- Founded: 1957; 68 years ago Washington and Lee University
- Type: Secret
- Affiliation: Independent
- Status: Active
- Emphasis: Pre-med
- Scope: Local
- Chapters: 1
- Headquarters: Lexington, Virginia United States

= Cadaver Society =

Washington and Lee University group

The Cadaver Society is a secret society for male students at Washington and Lee University in Lexington, Virginia, United States. It was founded in 1957.

==History==
The Cadaver Society has been in continuous operation since its founding in 1957. The society refers to itself as "A Friend of the University". It is known for nocturnal pranks.

The membership of the Cadaver Society is strictly anonymous. Membership is speculated to consist of older students, pre-med students, or leaders of Washington and Lee's athletic teams and fraternities.

== Symbols and traditions ==
The Cadavers symbol is a skull with the letter C around it. It can be found in many prominent places throughout the campus. One place in particular where the Cadavers' logo can be consistently seen is on Wilson Field; they painted it at the endzone every Friday before a game when the field was grass. Since the renovation of the field in 2008, and the replacement of grass with Field Turf, the Cadaver symbol in permanently on the hill separating Alumni from Wilson Field.

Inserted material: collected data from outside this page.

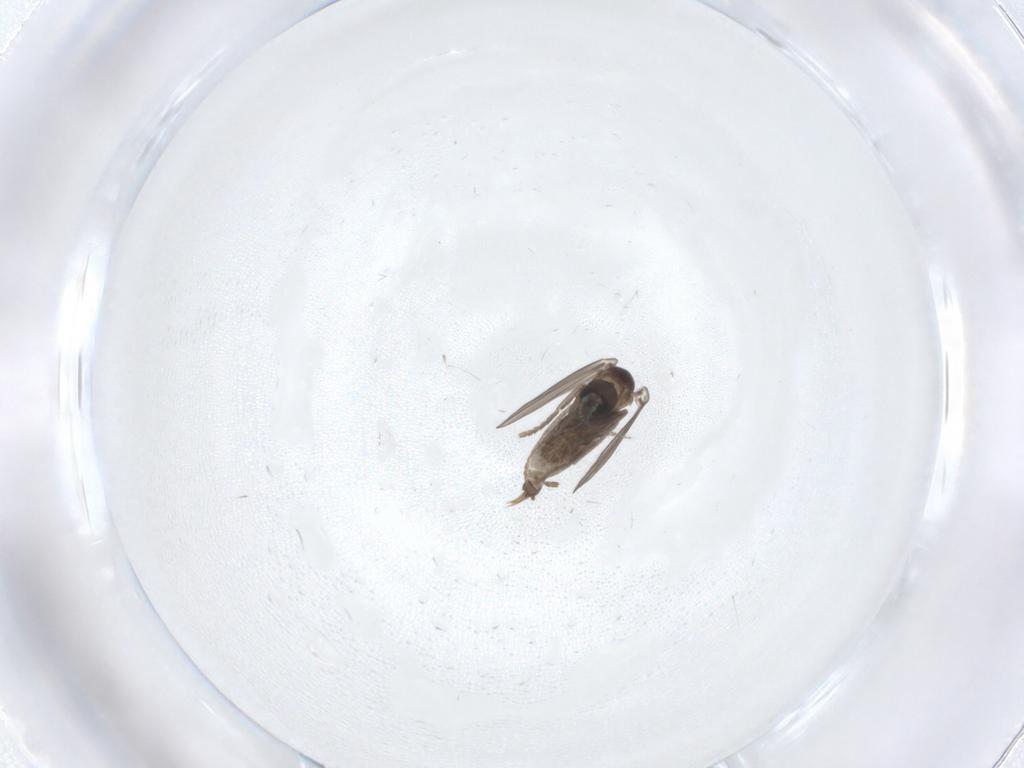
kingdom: Animalia
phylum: Arthropoda
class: Insecta
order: Diptera
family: Psychodidae
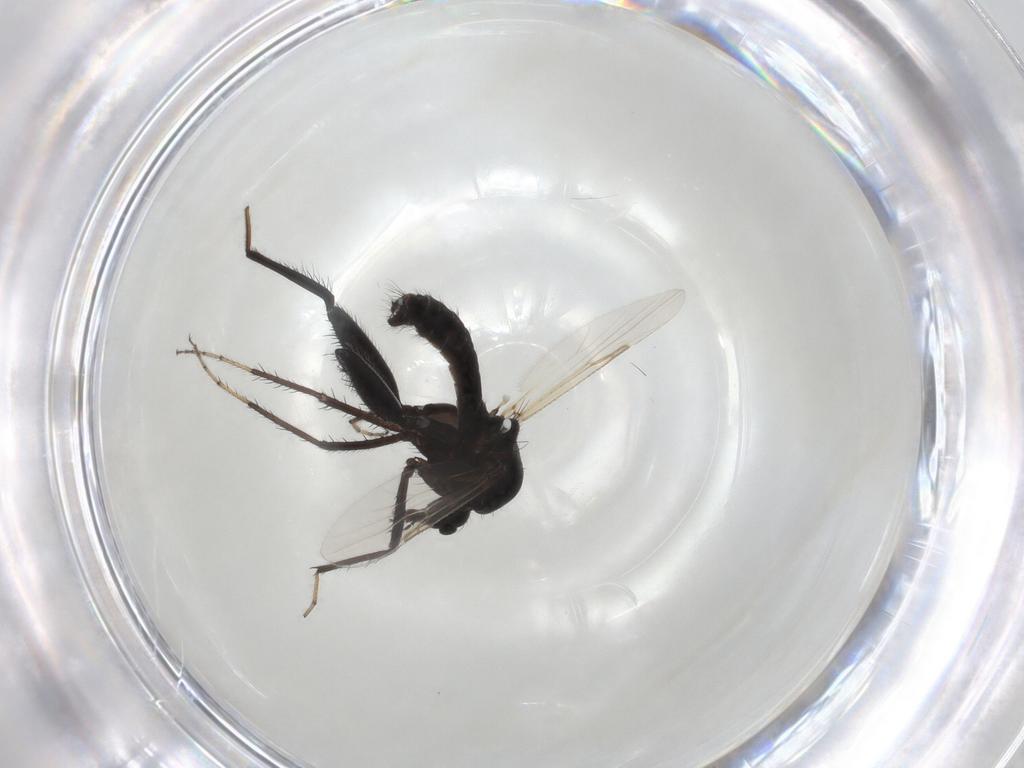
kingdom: Animalia
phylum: Arthropoda
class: Insecta
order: Diptera
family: Ceratopogonidae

The society's members wear a skull mask and all black for anonymity while on campus excursions. It has long been rumored to have underground passageways spanning the campus and surfacing in the campus library.

==Scholarship and endowment==
A Cadaver Society Scholarship was established in 1997. The scholarship is to be awarded every four years to an incoming freshman. The Cadaver Endowment was committed in 1981 to be designated as a residual fund in Cadaver's name to the school each year.